Lutheran and Episcopal Congregations Form Federation as ‘Lutherpalians’

Two North Baltimore Churches Take Next Step in Their Partnership

BALTIMORE – Three years after first entering into an unusual inter-denominational partnership of joint ministry and service to the community, two mainline Protestant churches in North Baltimore – one Episcopal, one Lutheran – have federated to become one combined congregation.  The church’s members now call themselves “Lutherpalians.”

The Church of the Nativity and Holy Comforter becomes the first such Lutheran-Episcopal federated congregation in Maryland and one of only a dozen or so of such partnerships that have been formed across the nation.

The two congregations first partnered in 2015, at a time when the former Church of the Nativity, Cedarcroft was approached by The Lutheran Church of the Holy Comforter, its neighbor a half-mile south on York Road in Govans. The Lutheran congregation faced unsustainable costs to maintain an aging, deteriorating church building made worse by declining attendance. While Nativity didn’t face the same building or financial challenges, it recognized the need to increase the number of people worshipping there.

There were some inevitable glitches in bringing together two disparate church families, explained the Rev. T. Stewart Lucas, who was formally called to be the founding Pastor of the newly federated church at a congregational meeting Sunday.

“But it didn’t take long for us to realize that we truly are better together,” said Pastor Lucas. “There is new energy and a spirit of excitement. New members have arrived. Attendance on Sundays has more than doubled. The singing is more robust, more volunteers have stepped up to offer help and more people come to coffee hour to connect with others and share ideas.”
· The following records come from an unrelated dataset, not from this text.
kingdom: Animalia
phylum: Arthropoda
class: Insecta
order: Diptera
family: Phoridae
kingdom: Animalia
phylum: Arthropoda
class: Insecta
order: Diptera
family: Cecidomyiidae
He noted that one member had characterized the partnership as “one big mash-up,” adding that “you wouldn’t be able to walk in the church on any given Sunday and know who was Episcopalian and who was Lutheran. We’re all there, participating in the liturgy, coming to coffee hour, washing dishes in the kitchen and sending our kids to Sunday School. It’s everybody doing things together.
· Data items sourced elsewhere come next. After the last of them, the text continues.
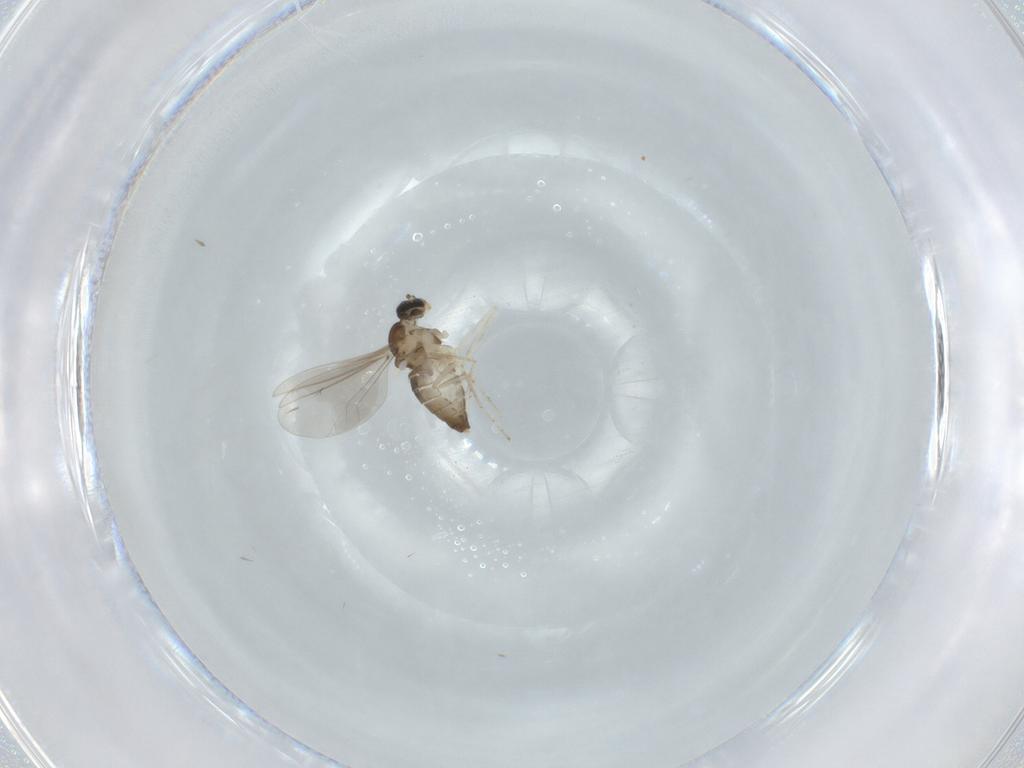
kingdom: Animalia
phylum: Arthropoda
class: Insecta
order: Diptera
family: Cecidomyiidae
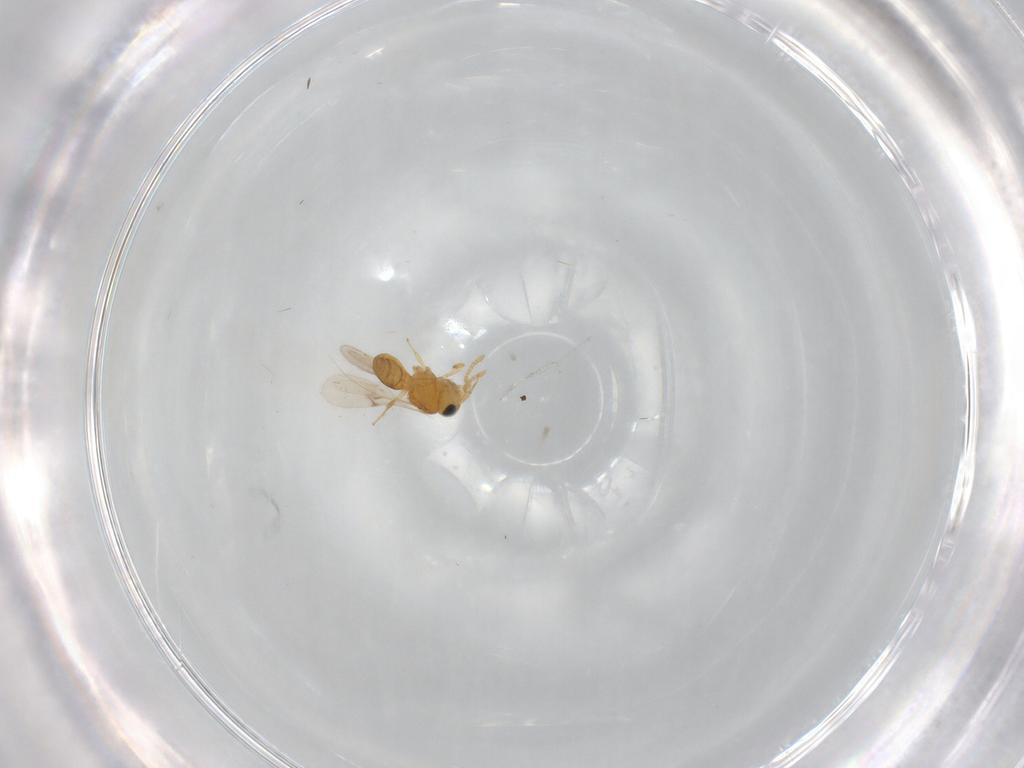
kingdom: Animalia
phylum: Arthropoda
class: Insecta
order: Hymenoptera
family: Scelionidae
Since the partnership was first launched three years ago, Holy Comforter’s pastor, the Rev. David W. Eisenhuth, was called to a Lutheran parish in Hagerstown, where his skills in developing creative partnerships will be critical. To maintain a Lutheran “presence” at worship, a retired Lutheran minister, the Rev. Donald L. Burggraf, was recruited to serve as pastoral associate.
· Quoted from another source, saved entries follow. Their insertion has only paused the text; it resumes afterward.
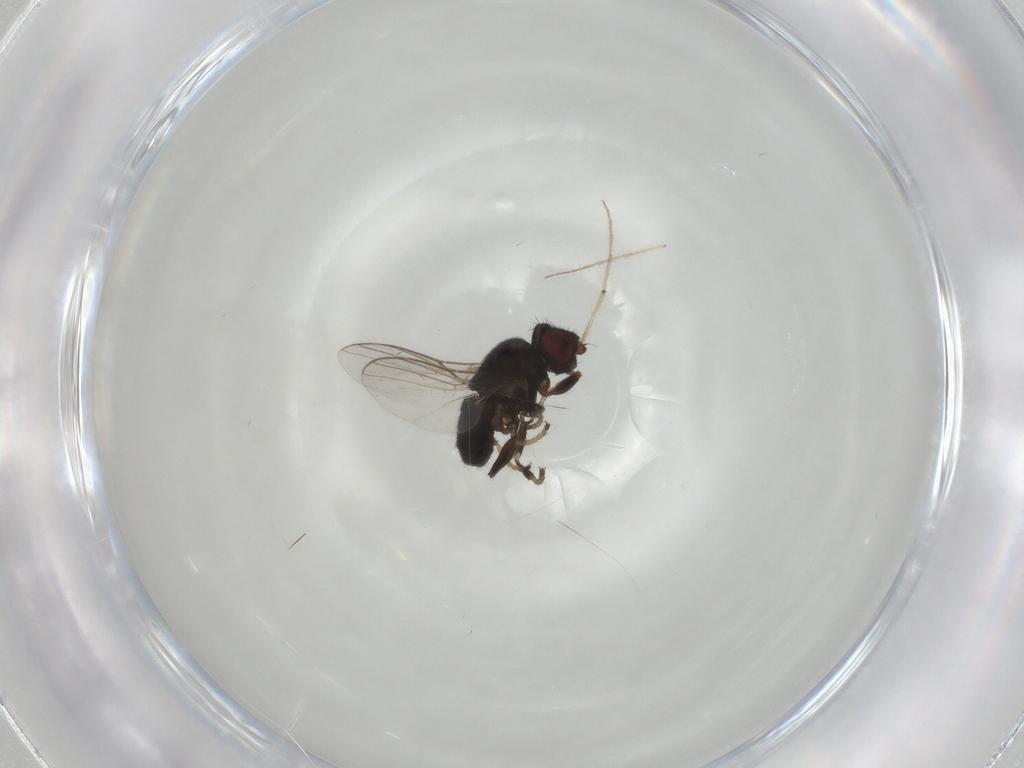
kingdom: Animalia
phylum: Arthropoda
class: Insecta
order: Diptera
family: Chloropidae
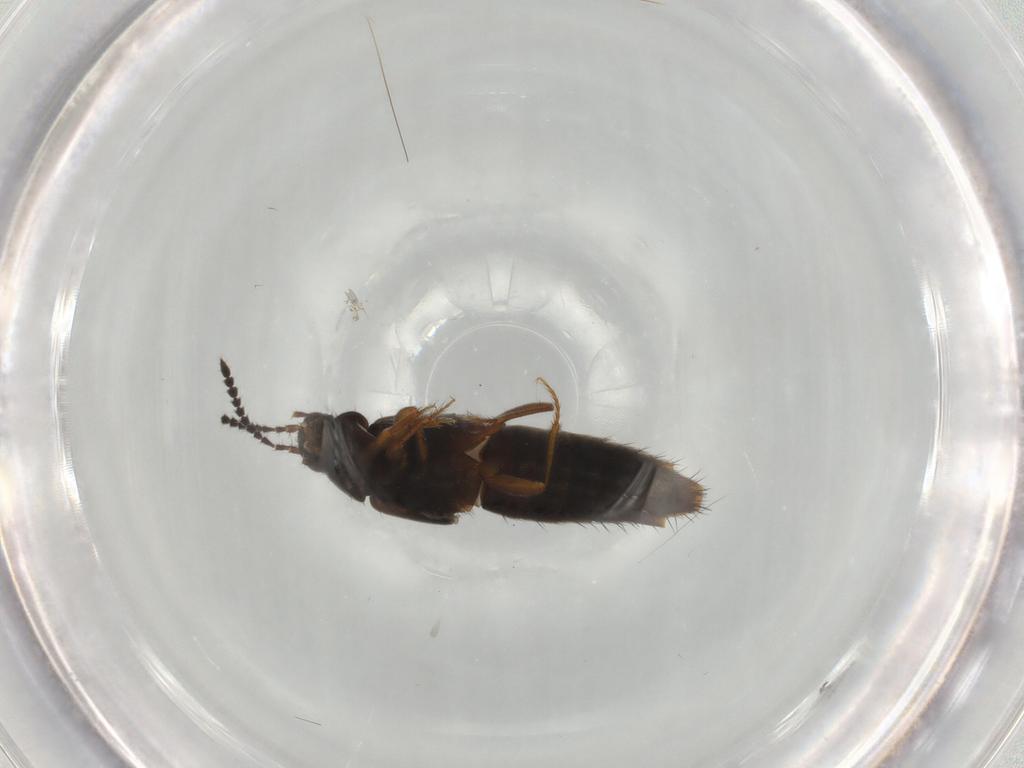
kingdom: Animalia
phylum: Arthropoda
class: Insecta
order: Coleoptera
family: Staphylinidae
Pastor Lucas credited the bishops of the Episcopal Diocese of Maryland and the Delaware-Maryland Synod of the Evangelical Lutheran Church in America for permitting this experimental partnership to move forward. Already, other congregations considering similar partnerships, both locally and nationally, have reached out for advice and guidance.

“We want to be helpful to other congregations willing to discern whether they should partner with another congregation. We have lots to share from our successes and challenges,” he said. “We can’t solve all the problems ourselves, but we can be a model of how different groups can come together and be fruitful.”